Questions to answer:
A) From the toy industry article below, list every retailer or sales platform that Basic Fun! is said to sell through or to.
B) Copy the stretch of the toy industry article below from "The company, which" through "2026, said Foreman." word for word.

Document text:
§ §

Toys are a top category in the U.S. holiday shopping season, the biggest spending season of the year. Adobe Analytics projected an $8.1 billion online spend on toys last holiday season, marking a 5.8% increase from the previous year.
Toy maker Basic Fun!, which sources most of its products from China, makes 40% of its annual sales in North America through Amazon, meaning the company can't risk removing merchandise from the ubiquitous e-commerce platform this holiday season, CEO Jay Foreman told Reuters.
The company, which also sells to Walmart and Target, is offering retailers the option to remove batteries from the packages of its electronic toys, and plans to reduce or remove its toys' packaging in 2026, said Foreman.
"The consumer will either pay more or get less value," Foreman said.
Some companies, like Bratz and L.O.L. Surprise! dolls-maker MGA Entertainment, are moving supply chains out of China, - a costly endeavour - while others are reducing the number of items available on shelves this winter.
Isaac Larian, the CEO of MGA Entertainment, one of the biggest U.S. privately-held toy companies, said it takes nine to 12 months to make cost-cutting changes to toys. MGA is planning to modify its products for later next year.

§ §

Dataset excerpts:
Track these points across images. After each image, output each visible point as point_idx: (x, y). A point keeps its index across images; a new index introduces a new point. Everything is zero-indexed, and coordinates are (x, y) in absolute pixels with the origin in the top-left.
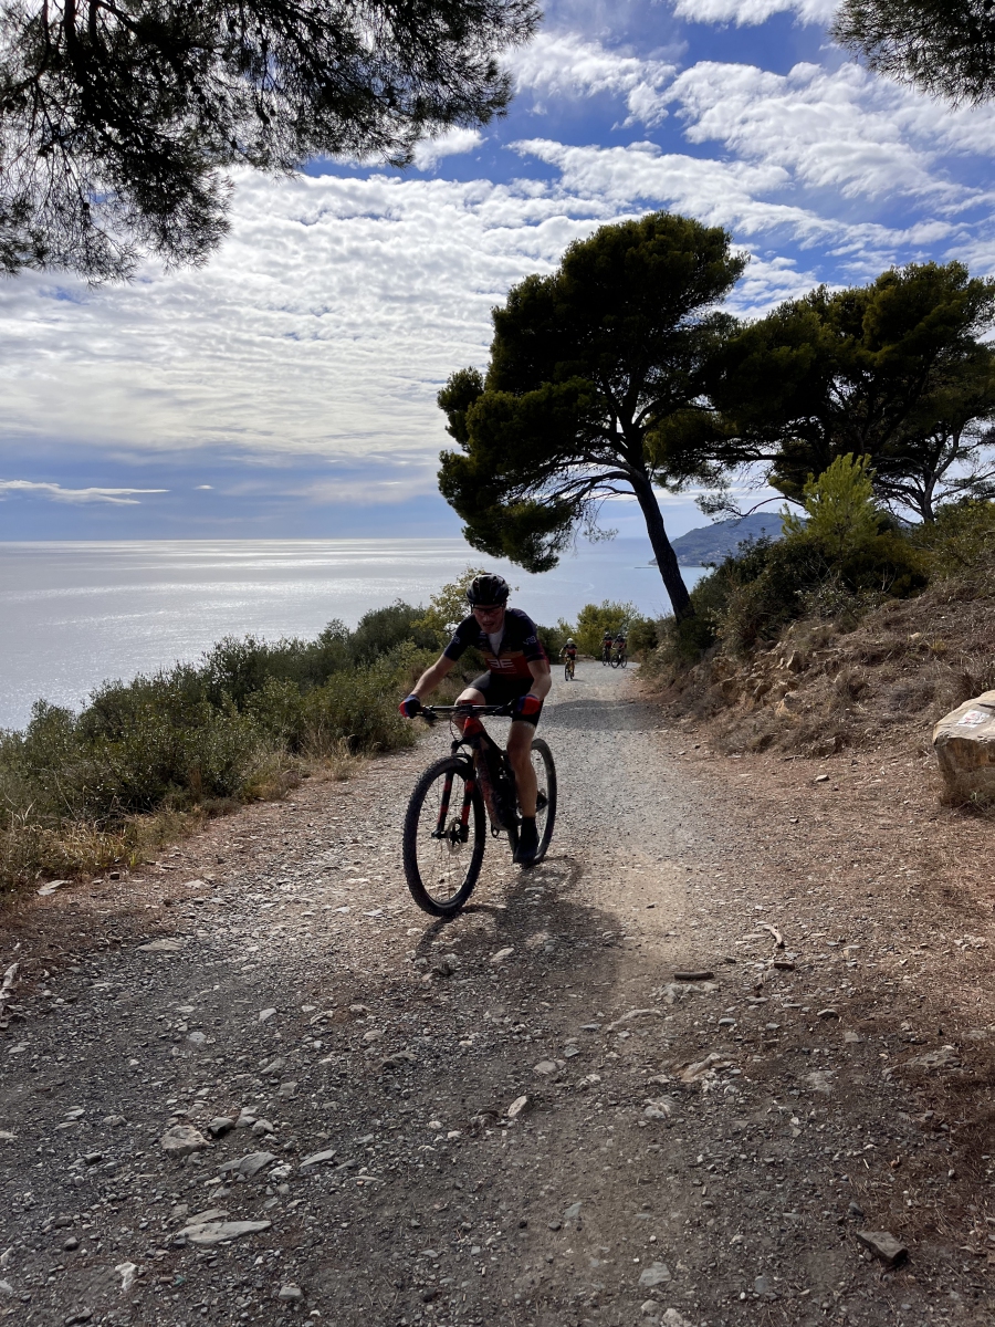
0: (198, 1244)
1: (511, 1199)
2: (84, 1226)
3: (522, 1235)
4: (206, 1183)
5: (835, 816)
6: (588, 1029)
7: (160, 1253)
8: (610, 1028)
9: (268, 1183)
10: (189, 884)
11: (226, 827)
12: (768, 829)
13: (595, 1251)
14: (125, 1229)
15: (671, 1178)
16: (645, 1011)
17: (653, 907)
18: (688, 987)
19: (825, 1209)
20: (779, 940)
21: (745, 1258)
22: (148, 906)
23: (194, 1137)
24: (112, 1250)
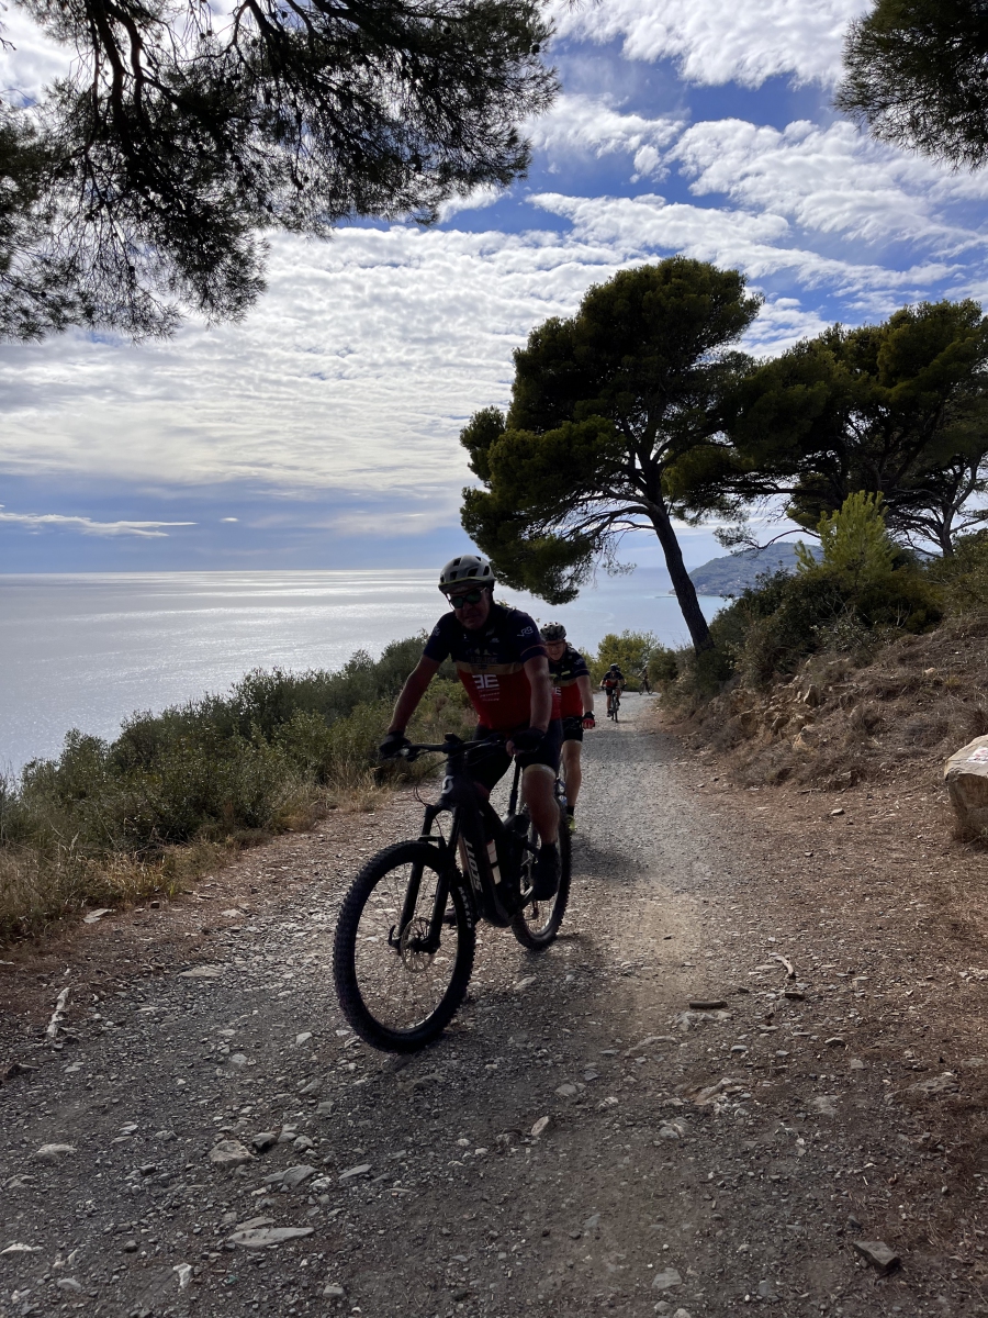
0: (248, 1248)
1: (534, 1211)
2: (143, 1231)
3: (545, 1243)
4: (253, 1193)
5: (849, 849)
6: (607, 1055)
7: (213, 1255)
8: (627, 1054)
9: (310, 1194)
10: (225, 913)
11: (258, 857)
12: (783, 862)
13: (612, 1258)
14: (180, 1234)
15: (684, 1193)
16: (660, 1037)
17: (670, 938)
18: (702, 1015)
19: (825, 1221)
20: (791, 971)
21: (750, 1264)
22: (187, 934)
23: (239, 1152)
24: (169, 1252)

§ §

Solutions per task:
A) Amazon, Walmart, Target

B)
The company, which also sells to Walmart and Target, is offering retailers the option to remove batteries from the packages of its electronic toys, and plans to reduce or remove its toys' packaging in 2026, said Foreman.